» Your instructions:
Your task is to repeat the entries below exactly and to leave their images out.

○ ○ ○

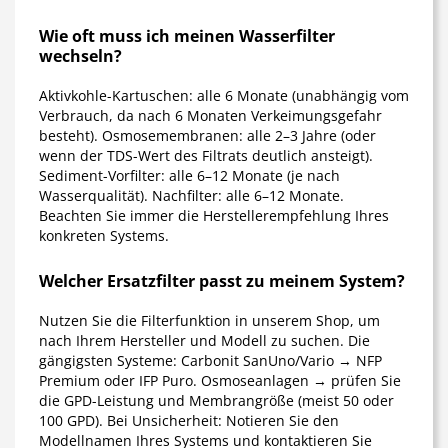
Wie oft muss ich meinen Wasserfilter
wechseln?
Aktivkohle-Kartuschen: alle 6 Monate (unabhängig vom
Verbrauch, da nach 6 Monaten Verkeimungsgefahr
besteht). Osmosemembranen: alle 2–3 Jahre (oder
wenn der TDS-Wert des Filtrats deutlich ansteigt).
Sediment-Vorfilter: alle 6–12 Monate (je nach
Wasserqualität). Nachfilter: alle 6–12 Monate.
Beachten Sie immer die Herstellerempfehlung Ihres
konkreten Systems.
Welcher Ersatzfilter passt zu meinem System?
Nutzen Sie die Filterfunktion in unserem Shop, um
nach Ihrem Hersteller und Modell zu suchen. Die
gängigsten Systeme: Carbonit SanUno/Vario → NFP
Premium oder IFP Puro. Osmoseanlagen → prüfen Sie
die GPD-Leistung und Membrangröße (meist 50 oder
100 GPD). Bei Unsicherheit: Notieren Sie den
Modellnamen Ihres Systems und kontaktieren Sie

○ ○ ○

» Response for this exercise:
Wie oft muss ich meinen Wasserfilter
wechseln?
Aktivkohle-Kartuschen: alle 6 Monate (unabhängig vom
Verbrauch, da nach 6 Monaten Verkeimungsgefahr
besteht). Osmosemembranen: alle 2–3 Jahre (oder
wenn der TDS-Wert des Filtrats deutlich ansteigt).
Sediment-Vorfilter: alle 6–12 Monate (je nach
Wasserqualität). Nachfilter: alle 6–12 Monate.
Beachten Sie immer die Herstellerempfehlung Ihres
konkreten Systems.
Welcher Ersatzfilter passt zu meinem System?
Nutzen Sie die Filterfunktion in unserem Shop, um
nach Ihrem Hersteller und Modell zu suchen. Die
gängigsten Systeme: Carbonit SanUno/Vario → NFP
Premium oder IFP Puro. Osmoseanlagen → prüfen Sie
die GPD-Leistung und Membrangröße (meist 50 oder
100 GPD). Bei Unsicherheit: Notieren Sie den
Modellnamen Ihres Systems und kontaktieren Sie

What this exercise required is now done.